**DIRECTIVE**
Could you show all lines in the entries below that contain the string "Enable"?

+ + + + + + +

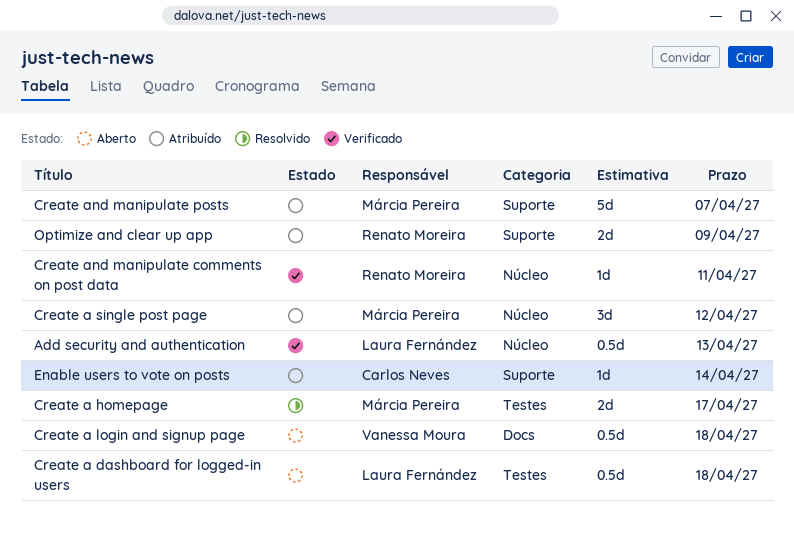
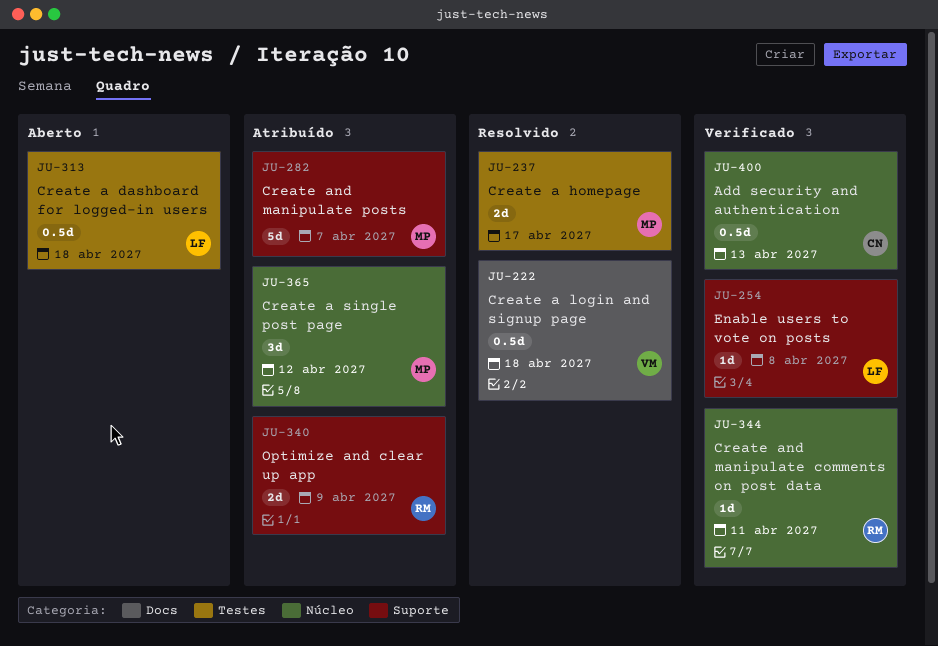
Add security and authentication, owner: Laura Fernández -> Carlos Neves
Create a login and signup page, status: Aberto -> Resolvido
Enable users to vote on posts, status: Atribuído -> Verificado
Enable users to vote on posts, owner: Carlos Neves -> Laura Fernández
Enable users to vote on posts, due: Apr 14 -> Apr 8

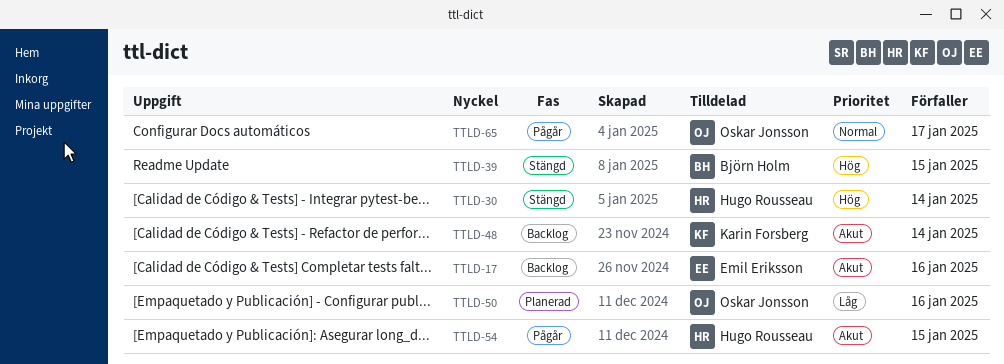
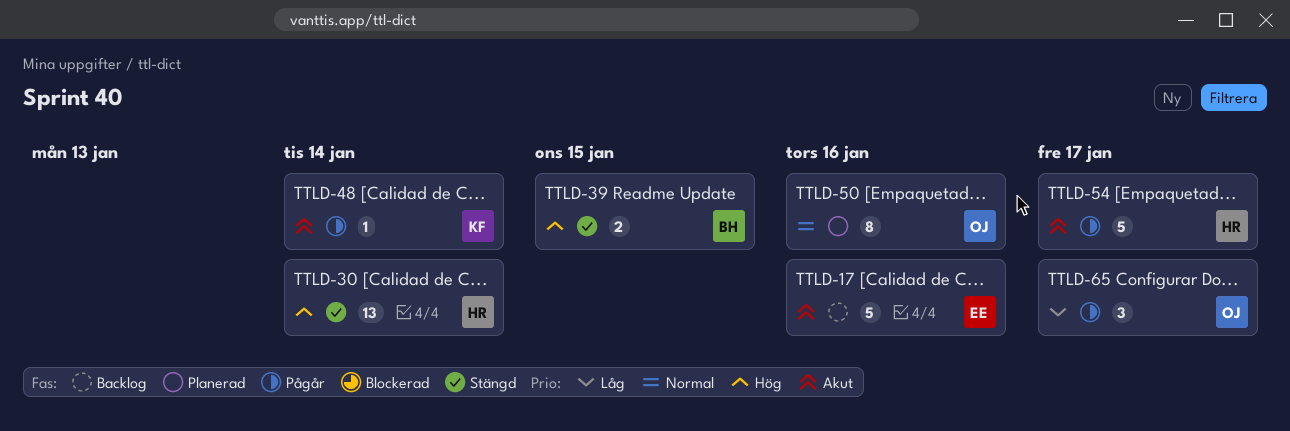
TTLD-48, status: Backlog -> Pågår
TTLD-50, priority: Låg -> Normal
TTLD-54, due: Jan 15 -> Jan 17
TTLD-65, priority: Normal -> Låg

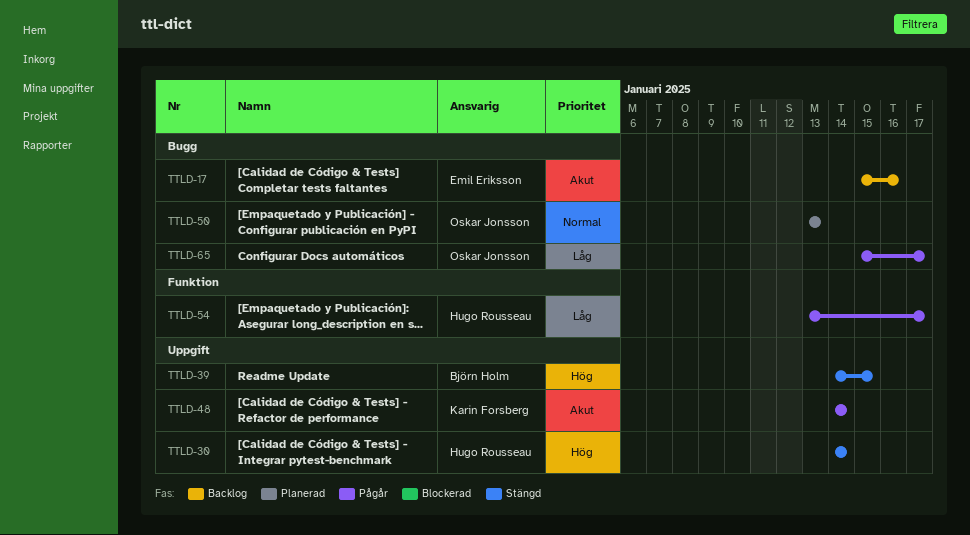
TTLD-50, due: Jan 16 -> Jan 13
TTLD-54, priority: Akut -> Låg

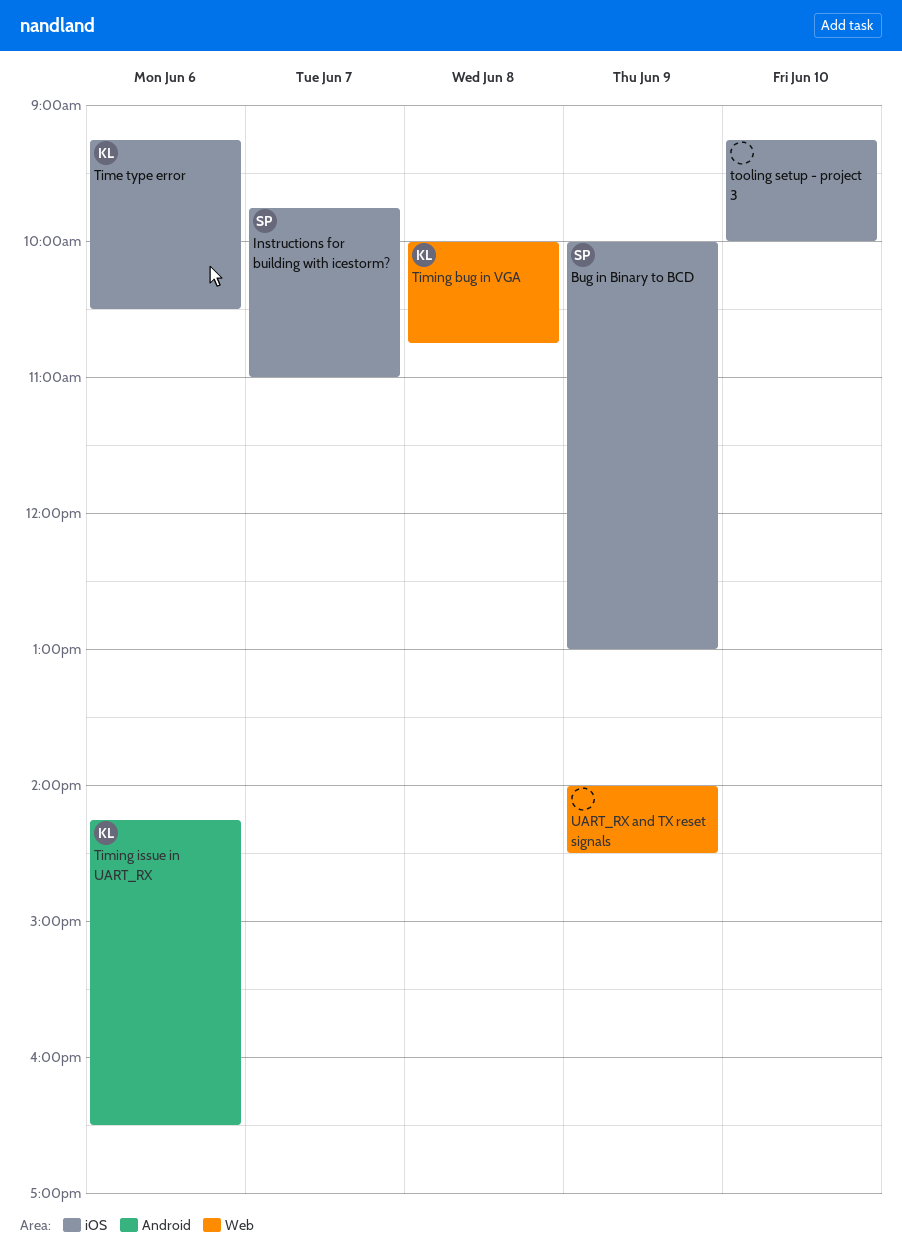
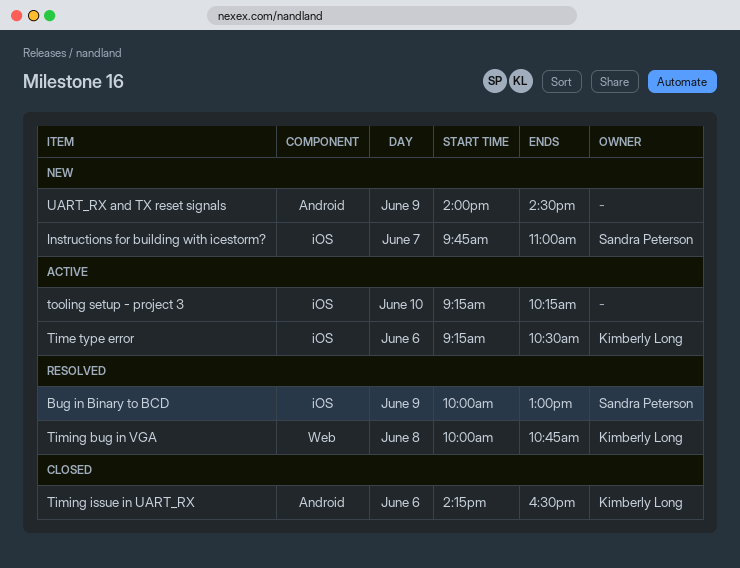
tooling setup - project 3, ends: 10:00 -> 10:15
UART_RX and TX reset signals, label: Web -> Android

+ + + + + + +

**RESPONSE AREA**
Enable users to vote on posts, status: Atribuído -> Verificado
Enable users to vote on posts, owner: Carlos Neves -> Laura Fernández
Enable users to vote on posts, due: Apr 14 -> Apr 8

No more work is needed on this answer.